Section 8 — Closing (5 minutes)

Assignment for Next Week

"Before Session 3, please: read the Lesson 3 article on the guardrails, listen to the podcast, and read Ephesians 1:1–14 slowly — twice. The second time, try to notice one word or phrase that you want to ask a question about. Bring that question with you."

Closing Encouragement (Facilitator speaks this over the group)

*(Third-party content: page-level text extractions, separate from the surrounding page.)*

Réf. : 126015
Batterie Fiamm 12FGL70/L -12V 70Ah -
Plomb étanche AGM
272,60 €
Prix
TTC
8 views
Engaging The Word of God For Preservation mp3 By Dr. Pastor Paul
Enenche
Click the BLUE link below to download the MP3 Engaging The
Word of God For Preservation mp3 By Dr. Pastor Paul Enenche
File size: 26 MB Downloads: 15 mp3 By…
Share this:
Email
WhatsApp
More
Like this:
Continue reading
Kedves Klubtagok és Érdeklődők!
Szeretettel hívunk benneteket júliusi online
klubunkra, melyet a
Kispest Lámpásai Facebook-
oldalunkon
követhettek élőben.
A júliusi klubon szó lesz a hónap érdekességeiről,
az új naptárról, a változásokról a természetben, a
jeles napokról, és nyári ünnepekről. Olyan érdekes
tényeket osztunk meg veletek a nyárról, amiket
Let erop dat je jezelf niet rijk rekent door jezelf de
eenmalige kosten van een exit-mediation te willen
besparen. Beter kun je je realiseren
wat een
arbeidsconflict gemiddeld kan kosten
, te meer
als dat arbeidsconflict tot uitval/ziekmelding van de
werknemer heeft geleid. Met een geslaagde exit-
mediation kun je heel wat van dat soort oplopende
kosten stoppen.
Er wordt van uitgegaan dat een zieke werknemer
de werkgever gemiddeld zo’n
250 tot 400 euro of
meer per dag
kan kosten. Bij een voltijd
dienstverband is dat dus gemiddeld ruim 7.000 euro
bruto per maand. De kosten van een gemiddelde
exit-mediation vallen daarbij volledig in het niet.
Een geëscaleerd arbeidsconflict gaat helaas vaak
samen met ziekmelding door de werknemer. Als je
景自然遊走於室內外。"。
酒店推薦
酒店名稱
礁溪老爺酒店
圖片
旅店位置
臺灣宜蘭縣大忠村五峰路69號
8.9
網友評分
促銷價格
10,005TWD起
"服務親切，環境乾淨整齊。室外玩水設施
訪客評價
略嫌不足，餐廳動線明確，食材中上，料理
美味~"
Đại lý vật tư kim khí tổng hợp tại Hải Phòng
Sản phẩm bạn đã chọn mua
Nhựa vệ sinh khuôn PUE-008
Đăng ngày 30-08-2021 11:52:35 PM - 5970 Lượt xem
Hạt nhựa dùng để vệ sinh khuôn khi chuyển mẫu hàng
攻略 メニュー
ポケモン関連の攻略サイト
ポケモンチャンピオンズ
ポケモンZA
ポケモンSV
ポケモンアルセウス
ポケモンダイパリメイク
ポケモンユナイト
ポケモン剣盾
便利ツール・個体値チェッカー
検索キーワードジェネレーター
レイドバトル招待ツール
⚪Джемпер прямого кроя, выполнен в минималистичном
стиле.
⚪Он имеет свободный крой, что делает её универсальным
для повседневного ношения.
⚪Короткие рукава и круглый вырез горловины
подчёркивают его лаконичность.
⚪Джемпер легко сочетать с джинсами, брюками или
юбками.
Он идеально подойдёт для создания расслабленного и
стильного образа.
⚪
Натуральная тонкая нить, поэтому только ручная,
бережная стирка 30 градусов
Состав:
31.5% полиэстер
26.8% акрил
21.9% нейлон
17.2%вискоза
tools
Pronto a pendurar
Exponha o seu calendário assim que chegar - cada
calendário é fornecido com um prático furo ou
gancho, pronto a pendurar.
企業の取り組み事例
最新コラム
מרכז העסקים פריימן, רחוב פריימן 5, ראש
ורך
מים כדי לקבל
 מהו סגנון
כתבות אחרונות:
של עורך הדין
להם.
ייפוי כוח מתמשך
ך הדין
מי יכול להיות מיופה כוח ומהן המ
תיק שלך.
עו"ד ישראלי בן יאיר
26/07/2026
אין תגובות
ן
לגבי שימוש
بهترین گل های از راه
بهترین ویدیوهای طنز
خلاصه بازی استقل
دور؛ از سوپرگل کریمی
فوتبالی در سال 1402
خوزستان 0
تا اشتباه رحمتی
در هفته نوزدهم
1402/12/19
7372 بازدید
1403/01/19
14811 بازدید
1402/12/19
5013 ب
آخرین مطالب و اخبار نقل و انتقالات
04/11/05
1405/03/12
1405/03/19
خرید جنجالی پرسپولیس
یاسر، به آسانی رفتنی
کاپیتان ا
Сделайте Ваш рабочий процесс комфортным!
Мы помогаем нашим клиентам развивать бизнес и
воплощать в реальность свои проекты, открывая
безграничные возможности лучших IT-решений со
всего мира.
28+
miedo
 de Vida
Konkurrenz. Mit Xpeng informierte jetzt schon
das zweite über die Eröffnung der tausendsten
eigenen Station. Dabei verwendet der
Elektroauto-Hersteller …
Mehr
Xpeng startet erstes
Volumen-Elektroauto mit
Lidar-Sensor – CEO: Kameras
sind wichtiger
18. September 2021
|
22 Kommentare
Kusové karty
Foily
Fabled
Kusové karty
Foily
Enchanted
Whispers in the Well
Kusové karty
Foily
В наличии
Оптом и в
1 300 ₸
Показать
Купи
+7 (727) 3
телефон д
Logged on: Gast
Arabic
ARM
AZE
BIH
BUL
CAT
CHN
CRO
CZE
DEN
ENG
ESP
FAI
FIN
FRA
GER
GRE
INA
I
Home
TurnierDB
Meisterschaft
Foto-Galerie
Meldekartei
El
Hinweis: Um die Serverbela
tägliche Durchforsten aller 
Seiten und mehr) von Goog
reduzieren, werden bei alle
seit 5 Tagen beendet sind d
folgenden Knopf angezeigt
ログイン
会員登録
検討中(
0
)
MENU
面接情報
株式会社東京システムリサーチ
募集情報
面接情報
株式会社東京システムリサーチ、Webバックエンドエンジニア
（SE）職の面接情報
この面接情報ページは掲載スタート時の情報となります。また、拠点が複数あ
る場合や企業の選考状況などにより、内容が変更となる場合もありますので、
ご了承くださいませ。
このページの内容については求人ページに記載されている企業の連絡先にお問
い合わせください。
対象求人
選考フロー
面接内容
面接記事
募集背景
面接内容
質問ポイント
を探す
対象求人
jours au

"What you did today — stepping into someone else's world to understand what they were saying — that is what faithful Bible readers do. You didn't just read words. You asked questions. You let the context change what you heard. That is exactly the kind of workman Paul was talking about in 2 Timothy 2:15. Well done. Let's pray."

Closing Prayer

Pray Ephesians 1:17 over the group by name:

"God of our Lord Jesus Christ, the glorious Father — give [names] the Spirit of wisdom and revelation, so that they may know You better."